Hollywood's noted leftists were remarkablyi well-behaved
For the first time that I can remember, there were no politically charged comments at the Academy Awards ceremony this year. And I was ready. We had left-wing bomb throwers like George Clooney, Sean Penn, Barbra Streisand and co-host Alec Baldwin all lined up in the "let it fly" zone. But the show turned out to be the silence of the lambs.
What's going on?
The answer to that question is money, pure and simple.
The rise of the machines has dislocated entertainment all over the country. Now you can program your life on your computer and endlessly amuse yourself with iPods, DS games and BlackBerry phones. No longer do you have to drive to a movie theater to see something interesting.
Therefore, the pool of movies, recordings, books and other forms of entertainment is becoming shallow. For the most part, companies are not throwing around big dollars to actors and singers anymore. Now you have to earn your bread by selling product. And alienating potential customers is not a good business model.
You may remember Clooney, for example, saying the federal government under President Bush was run like "The Sopranos." That was in 2003. Since that time, Clooney has pulled back from provocative political statements. I am guessing commerce has something to do with it.
Baldwin continues to toss grenades at the right, but even he has tempered his commentary. Back in 2002, old Alec told a Florida audience that George W. Bush's victory in 2000 did as much damage to America as the terrorist attacks on 9/11. Last Sunday night, he was like your hip uncle, a few wisecracks and then off to the bar.
Even Penn, as rabid a left-winger as can be imagined, refrained from blasting anyone. A few days earlier, however, he did say that he hoped his critics died "screaming from rectal cancer." I guess it's comforting to know that some things never change.

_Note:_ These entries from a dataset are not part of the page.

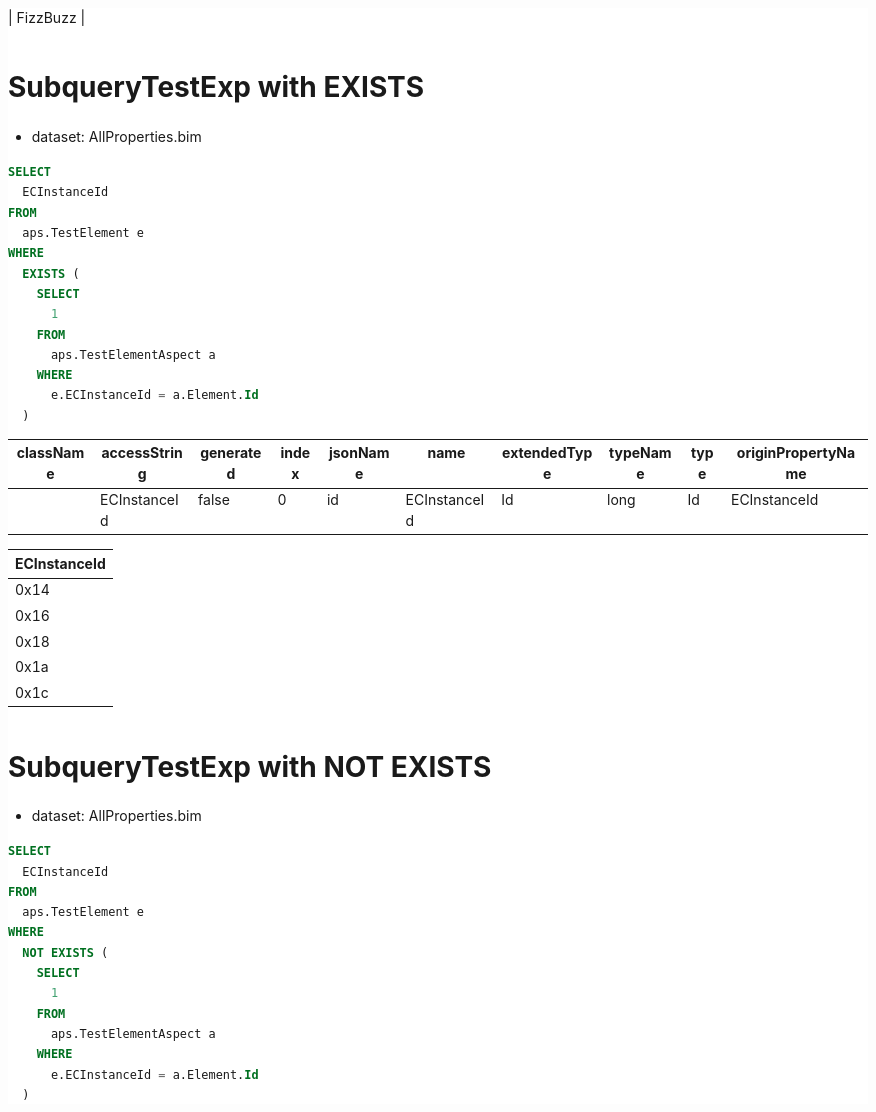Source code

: | FizzBuzz |

# SubqueryTestExp with EXISTS

- dataset: AllProperties.bim

```sql
SELECT
  ECInstanceId
FROM
  aps.TestElement e
WHERE
  EXISTS (
    SELECT
      1
    FROM
      aps.TestElementAspect a
    WHERE
      e.ECInstanceId = a.Element.Id
  )
```

| className | accessString | generated | index | jsonName | name         | extendedType | typeName | type | originPropertyName |
| --------- | ------------ | --------- | ----- | -------- | ------------ | ------------ | -------- | ---- | ------------------ |
|           | ECInstanceId | false     | 0     | id       | ECInstanceId | Id           | long     | Id   | ECInstanceId       |

| ECInstanceId |
| ------------ |
| 0x14         |
| 0x16         |
| 0x18         |
| 0x1a         |
| 0x1c         |

# SubqueryTestExp with NOT EXISTS

- dataset: AllProperties.bim

```sql
SELECT
  ECInstanceId
FROM
  aps.TestElement e
WHERE
  NOT EXISTS (
    SELECT
      1
    FROM
      aps.TestElementAspect a
    WHERE
      e.ECInstanceId = a.Element.Id
  )
```
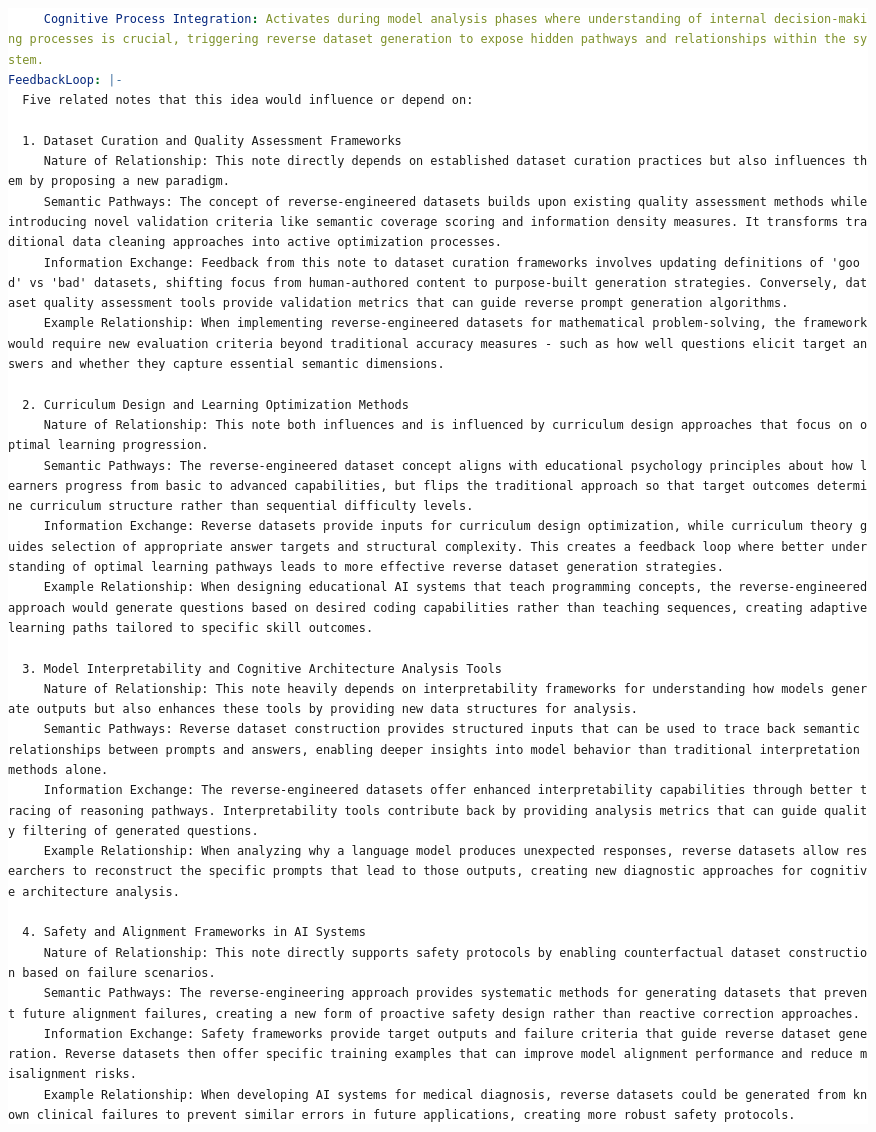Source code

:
 ```yaml
     Cognitive Process Integration: Activates during model analysis phases where understanding of internal decision-making processes is crucial, triggering reverse dataset generation to expose hidden pathways and relationships within the system.
FeedbackLoop: |-
  Five related notes that this idea would influence or depend on:

  1. Dataset Curation and Quality Assessment Frameworks
     Nature of Relationship: This note directly depends on established dataset curation practices but also influences them by proposing a new paradigm.
     Semantic Pathways: The concept of reverse-engineered datasets builds upon existing quality assessment methods while introducing novel validation criteria like semantic coverage scoring and information density measures. It transforms traditional data cleaning approaches into active optimization processes.
     Information Exchange: Feedback from this note to dataset curation frameworks involves updating definitions of 'good' vs 'bad' datasets, shifting focus from human-authored content to purpose-built generation strategies. Conversely, dataset quality assessment tools provide validation metrics that can guide reverse prompt generation algorithms.
     Example Relationship: When implementing reverse-engineered datasets for mathematical problem-solving, the framework would require new evaluation criteria beyond traditional accuracy measures - such as how well questions elicit target answers and whether they capture essential semantic dimensions.

  2. Curriculum Design and Learning Optimization Methods
     Nature of Relationship: This note both influences and is influenced by curriculum design approaches that focus on optimal learning progression.
     Semantic Pathways: The reverse-engineered dataset concept aligns with educational psychology principles about how learners progress from basic to advanced capabilities, but flips the traditional approach so that target outcomes determine curriculum structure rather than sequential difficulty levels.
     Information Exchange: Reverse datasets provide inputs for curriculum design optimization, while curriculum theory guides selection of appropriate answer targets and structural complexity. This creates a feedback loop where better understanding of optimal learning pathways leads to more effective reverse dataset generation strategies.
     Example Relationship: When designing educational AI systems that teach programming concepts, the reverse-engineered approach would generate questions based on desired coding capabilities rather than teaching sequences, creating adaptive learning paths tailored to specific skill outcomes.

  3. Model Interpretability and Cognitive Architecture Analysis Tools
     Nature of Relationship: This note heavily depends on interpretability frameworks for understanding how models generate outputs but also enhances these tools by providing new data structures for analysis.
     Semantic Pathways: Reverse dataset construction provides structured inputs that can be used to trace back semantic relationships between prompts and answers, enabling deeper insights into model behavior than traditional interpretation methods alone.
     Information Exchange: The reverse-engineered datasets offer enhanced interpretability capabilities through better tracing of reasoning pathways. Interpretability tools contribute back by providing analysis metrics that can guide quality filtering of generated questions.
     Example Relationship: When analyzing why a language model produces unexpected responses, reverse datasets allow researchers to reconstruct the specific prompts that lead to those outputs, creating new diagnostic approaches for cognitive architecture analysis.

  4. Safety and Alignment Frameworks in AI Systems
     Nature of Relationship: This note directly supports safety protocols by enabling counterfactual dataset construction based on failure scenarios.
     Semantic Pathways: The reverse-engineering approach provides systematic methods for generating datasets that prevent future alignment failures, creating a new form of proactive safety design rather than reactive correction approaches.
     Information Exchange: Safety frameworks provide target outputs and failure criteria that guide reverse dataset generation. Reverse datasets then offer specific training examples that can improve model alignment performance and reduce misalignment risks.
     Example Relationship: When developing AI systems for medical diagnosis, reverse datasets could be generated from known clinical failures to prevent similar errors in future applications, creating more robust safety protocols.
```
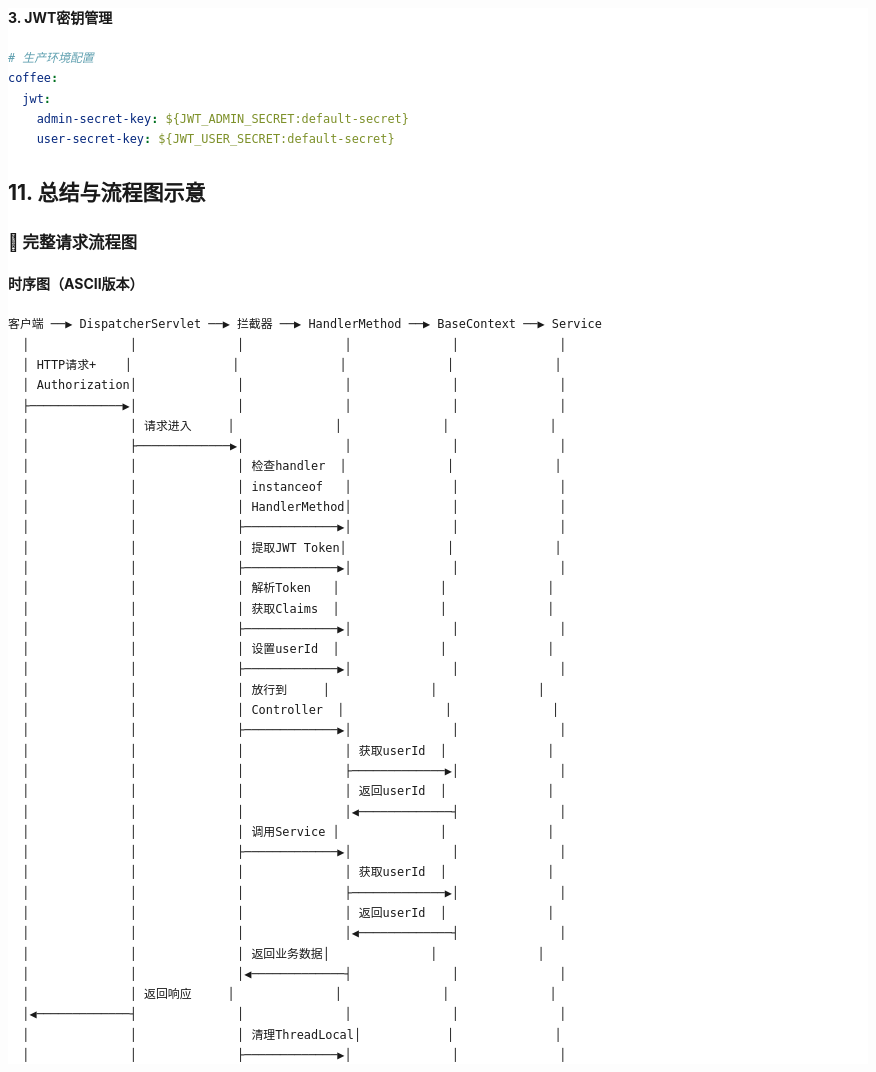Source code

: #### 3. JWT密钥管理
```yaml
# 生产环境配置
coffee:
  jwt:
    admin-secret-key: ${JWT_ADMIN_SECRET:default-secret}
    user-secret-key: ${JWT_USER_SECRET:default-secret}
```

## 11. 总结与流程图示意

### 🔄 完整请求流程图

#### 时序图（ASCII版本）
```
客户端 ──▶ DispatcherServlet ──▶ 拦截器 ──▶ HandlerMethod ──▶ BaseContext ──▶ Service
  │              │              │              │              │              │
  │ HTTP请求+    │              │              │              │              │
  │ Authorization│              │              │              │              │
  ├─────────────▶│              │              │              │              │
  │              │ 请求进入     │              │              │              │
  │              ├─────────────▶│              │              │              │
  │              │              │ 检查handler  │              │              │
  │              │              │ instanceof   │              │              │
  │              │              │ HandlerMethod│              │              │
  │              │              ├─────────────▶│              │              │
  │              │              │ 提取JWT Token│              │              │
  │              │              ├─────────────▶│              │              │
  │              │              │ 解析Token   │              │              │
  │              │              │ 获取Claims  │              │              │
  │              │              ├─────────────▶│              │              │
  │              │              │ 设置userId  │              │              │
  │              │              ├─────────────▶│              │              │
  │              │              │ 放行到     │              │              │
  │              │              │ Controller  │              │              │
  │              │              ├─────────────▶│              │              │
  │              │              │              │ 获取userId  │              │
  │              │              │              ├─────────────▶│              │
  │              │              │              │ 返回userId  │              │
  │              │              │              │◀─────────────┤              │
  │              │              │ 调用Service │              │              │
  │              │              ├─────────────▶│              │              │
  │              │              │              │ 获取userId  │              │
  │              │              │              ├─────────────▶│              │
  │              │              │              │ 返回userId  │              │
  │              │              │              │◀─────────────┤              │
  │              │              │ 返回业务数据│              │              │
  │              │              │◀─────────────┤              │              │
  │              │ 返回响应     │              │              │              │
  │◀─────────────┤              │              │              │              │
  │              │              │ 清理ThreadLocal│            │              │
  │              │              ├─────────────▶│              │              │
```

Streisand continues her political website, but what used to be bombs-away prose has turned surprisingly mild. Streisand has resumed touring and recording, so again, marketing may be in play.
Mass-market entertainers simply cannot survive by alienating much of the country. Polls show that 40 percent of Americans currently identify themselves as conservative. As Streisand well knows, people need people to buy their records and see their movies. That's the way we were and continue to be — with apologies to everyone for those lines.
I kind of miss the embarrassing Oscar moments, where some celebrity would bash his or her country or call out a right-wing politician. Yes, those were cringe-worthy experiences, but they broke the tedium of the long-winded Academy Award telecast.
Next year we should have a retrospective of the crazy stuff said during past Academy Award programs. Michael Moore could host it.